WASHINGTON: With the Pentagon increasingly anxious about how Chinese hackers constantly probe defense contractors’ networks, the massive Aerospace Industries Association is releasing an ambitious new cybersecurity plan for companies hoping to win government work.
The move comes as top officials warn the defense industry that cyber hygiene will increasingly become part of the Pentagon’s decision-making process in deciding what to buy from the private sector, and amid increasing concerns that inconsistent standards for cyber security across industry are putting everyone at risk.
AIA’s new (and voluntary) National Aerospace Standard on cybersecurity (NAS 9933) aims to build on existing government standards while adding some much-needed conformity across the massively complex and varied defense industrial base. According to documents to be released Thursday afternoon, the new standards will allow companies and the government to have a better idea how secure their potential partners are before going into business with them.
“With aggressive state and non-state cyber actors targeting the United States, it is essential that our industry work collectively to protect technology and information,” said AIA president Eric Fanning, a veteran of the Obama Pentagon. “We are committed to bringing our industry together in partnership with government to implement this and other meaningful measures that keep us and our nation safer from cyber threats.”
The group said that the rules and procedures will serve “as a companion to DOD’s current minimum standards” and build on 2015’s National Institute for Standards and Technology rules, which identify 110 benchmarks for cyber security.
But companies can still be awarded government contracts even if they don’t implement all of NIST’s 110 controls, which led AIA to recommend new performance levels that will be transparent to all involved.
Cybersecurity for contractors has become a top priority for the Pentagon. Tightening cyber standards is a key part of the DoD’s recent Defense Industrial Base report and acquisition reform in general.

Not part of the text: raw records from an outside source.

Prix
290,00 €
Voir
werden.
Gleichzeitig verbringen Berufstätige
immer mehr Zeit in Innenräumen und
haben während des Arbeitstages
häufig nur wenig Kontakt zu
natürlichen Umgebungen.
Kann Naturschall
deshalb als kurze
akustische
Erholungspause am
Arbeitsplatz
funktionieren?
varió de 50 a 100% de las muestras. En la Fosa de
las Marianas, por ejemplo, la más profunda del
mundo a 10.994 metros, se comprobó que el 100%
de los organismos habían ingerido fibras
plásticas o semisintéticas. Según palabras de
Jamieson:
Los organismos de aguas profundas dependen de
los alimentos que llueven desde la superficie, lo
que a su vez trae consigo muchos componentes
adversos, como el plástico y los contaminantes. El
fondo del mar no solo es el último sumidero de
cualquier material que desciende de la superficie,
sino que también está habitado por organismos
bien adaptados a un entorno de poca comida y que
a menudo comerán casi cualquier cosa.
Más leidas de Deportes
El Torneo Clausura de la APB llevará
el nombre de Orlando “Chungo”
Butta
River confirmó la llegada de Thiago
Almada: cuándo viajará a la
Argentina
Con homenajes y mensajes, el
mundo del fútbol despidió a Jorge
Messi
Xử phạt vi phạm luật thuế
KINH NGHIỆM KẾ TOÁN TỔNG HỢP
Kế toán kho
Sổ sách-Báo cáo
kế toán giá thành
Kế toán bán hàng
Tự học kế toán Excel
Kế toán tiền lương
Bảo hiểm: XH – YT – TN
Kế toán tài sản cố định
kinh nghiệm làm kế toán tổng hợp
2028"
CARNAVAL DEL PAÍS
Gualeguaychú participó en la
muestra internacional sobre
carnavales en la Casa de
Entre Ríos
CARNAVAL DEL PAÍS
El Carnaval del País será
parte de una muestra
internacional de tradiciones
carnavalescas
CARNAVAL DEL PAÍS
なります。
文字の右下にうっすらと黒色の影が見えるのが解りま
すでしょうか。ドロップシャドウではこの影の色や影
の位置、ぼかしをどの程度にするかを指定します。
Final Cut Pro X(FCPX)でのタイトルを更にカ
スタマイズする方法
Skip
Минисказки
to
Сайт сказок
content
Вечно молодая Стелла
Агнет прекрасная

Pentagon officials often say they want cybersecurity to be a “fourth pillar” of the acquisition process, alongside cost, schedule, and performance.
Under secretary for acquisition Ellen Lord said earlier this year that she has been meeting regularly with the defense industry to talk about how cyber security will affect future acquisition decisions. She said she’s taken to bringing intelligence staffers along with her to meetings with industry to impress on them the dangers of poor cyber hygiene.
Calling it an ongoing “education process,” Lord warned, “there is an expectation that standards will be met within industry.”
“Up to this point in time there has really been self-reporting (of problems),” Lord said. “We are actually going to go in and ‘red team’ industry to see how robust their systems are. The reality of the world we live in means cyber security is going to become more and more of a discriminator.” In other words, Pentagon hackers may test your security by trying to get into your company’s network, and you can lose a contract for a weapons system if its cybersecurity can’t protect that system’s secrets — or potentially be barred from defense contracts altogether.
Pentagon comptroller David Norquist has also spoken frequently in recent months about how cyber issues have lead to some uncomfortable conversations with the defense industry. One of the biggest reasons the Pentagon failed its recent first-ever audit of its financial systems was due to problems with its IT architecture and the ways those systems interact with contractors. Speaking to reporters to unveil the audit, he revealed the Pentagon’s “single largest number” of failings was in its “IT security around our businesses.”
Norquist warned defense industry execs last month, “if you fielded one of those systems that is vulnerable to cyber intrusions, that is filled with errors in the way it is set up, we need to talk because you’re one of the reasons we’re not passing the audit, and we need you to fix it.”